From Cotton Grower Magazine – April 2016. Second in a series on influences providing optimism for cotton’s future.
As growers head to their fields this spring, they may have a certain sense of déjà vu. Despite well fought battles against pigweed and other weeds in 2015, the pests are still lurking and waiting in many fields. Same goes for insects, too.
Over the past few years, the list of products available to fight the fight has gotten shorter due to resistance and, increasingly, regulation and registration issues. It’s the stuff that keeps growers, consultants, entomologists and weed specialists up at night. But, there is some help coming.
New Herbicide Products and Technologies
Larry Steckel can recite the history of weed resistance quickly.
“We lost Treflan in the 1980s,” states Steckel, University of Tennessee Extension weed specialist. “We lost ALS inhibitors in the mid-1990s, and we lost full glyphosate control almost a decade ago. And now, we’re starting to lose PPO products.”
Yet, in spite of the limited choices available, cotton growers in many areas did an admirable job of managing Palmer pigweed in 2015. Growers do have glufosinate (Liberty) as a backstop, since it can be applied over the top on most newer cotton varieties. Yet, as Steckel points out, growers are going to start losing traction with the PPO products.
“We’ll need to start leaning on some of the other herbicides available, like Dual and Warrant,” he says. “Cotoran and Caporal are also still in play.”
Two additional tools for resistant weed control – dicamba products for use with Monsanto’s Bollgard II XtendFlex system, as well as Dow AgroScience’s Enlist Duo (2,4-D Colex-D technology) – are still undergoing regulatory scrutiny.
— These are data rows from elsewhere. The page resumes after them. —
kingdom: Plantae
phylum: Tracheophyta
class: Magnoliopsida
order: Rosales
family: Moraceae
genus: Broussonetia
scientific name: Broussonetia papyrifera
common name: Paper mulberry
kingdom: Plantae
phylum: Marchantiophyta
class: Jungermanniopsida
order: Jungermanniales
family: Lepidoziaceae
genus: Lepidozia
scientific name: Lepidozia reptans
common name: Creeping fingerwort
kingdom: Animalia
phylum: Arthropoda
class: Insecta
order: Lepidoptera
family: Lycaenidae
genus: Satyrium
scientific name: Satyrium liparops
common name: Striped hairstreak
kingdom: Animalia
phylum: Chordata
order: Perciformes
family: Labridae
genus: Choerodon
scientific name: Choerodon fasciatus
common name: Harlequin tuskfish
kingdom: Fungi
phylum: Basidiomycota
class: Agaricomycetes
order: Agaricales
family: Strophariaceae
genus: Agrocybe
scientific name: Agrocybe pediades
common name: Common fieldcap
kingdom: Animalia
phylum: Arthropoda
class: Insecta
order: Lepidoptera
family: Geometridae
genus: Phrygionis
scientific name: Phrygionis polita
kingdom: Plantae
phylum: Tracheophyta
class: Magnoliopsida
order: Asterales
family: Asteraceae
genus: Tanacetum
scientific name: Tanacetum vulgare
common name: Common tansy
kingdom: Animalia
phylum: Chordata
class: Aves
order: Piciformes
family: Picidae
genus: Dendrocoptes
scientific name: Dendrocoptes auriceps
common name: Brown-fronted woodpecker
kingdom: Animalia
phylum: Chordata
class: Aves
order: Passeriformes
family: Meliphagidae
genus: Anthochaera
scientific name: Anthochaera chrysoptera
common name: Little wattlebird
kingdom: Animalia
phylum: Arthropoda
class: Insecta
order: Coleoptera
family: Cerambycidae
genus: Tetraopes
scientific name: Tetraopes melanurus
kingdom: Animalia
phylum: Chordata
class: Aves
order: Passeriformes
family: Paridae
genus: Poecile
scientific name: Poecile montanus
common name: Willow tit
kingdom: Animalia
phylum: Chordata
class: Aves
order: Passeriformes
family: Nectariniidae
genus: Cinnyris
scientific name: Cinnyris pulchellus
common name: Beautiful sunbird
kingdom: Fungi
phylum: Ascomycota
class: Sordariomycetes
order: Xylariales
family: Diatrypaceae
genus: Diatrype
Steckel is hopeful to see clearances on those products this year.
A new recently-registered addition to the pigweed fight is Brake herbicide (fluridone), which will be available in two premix formulations – Brake F16 (fluridone and fomesafen) for the Southeast and Brake FX (fluridone and fluometuron) for the Mid-South and Southwest.
“Brake is a bleaching herbicide that turns pigweed white after they come up,” explains Steckel. “It’s absorbed through the roots, and cotton tolerance is very good. It would also be a very good fit for conventional cotton. It will provide decent, long residual where growers don’t have Liberty available.”
Next Generation of Bt Technologies
Cotton growers rapidly adopted Bt technology after its introduction in 1996. Today, over 95% of all cotton planted in the U.S. contains one of the available technologies.
“Our Bt cottons perform remarkably well,” says Scott Stewart, University of Tennessee Extension entomologist. “Technologies like WideStrike3, Bollgard II and TwinLink provide a lot of protection and are what we have to work with this year.”
Soon, however, the next generations of these traits will be coming to market. And, notes Stewart, that means improved control of bollworm, fall armyworms and other worm pests.
“For example, WideStrike3 is a big step up from the original WideStrike,” he says. “Statistically, we’ve also seen increased plant protection in our 2015 tests for TwinLink Plus and Bollgard III.”
Neither TwinLink Plus nor Bollgard III will be commercially available in 2016, but are on the horizon for upcoming seasons. WideStrike3 is available in certain PhytoGen varieties. Yet in spite of increased efficacy, Stewart reminds growers that none of the technologies are bulletproof, especially under high worm pressure. Two years of field testing still shows significant yield increases from additional insecticide treatments.
“I still feel comfortable using pyrethroids tankmixed with products like orthene to help manage bollworm with our Bt technologies, because we’re also going to be making those applications for plant bugs” says Stewart.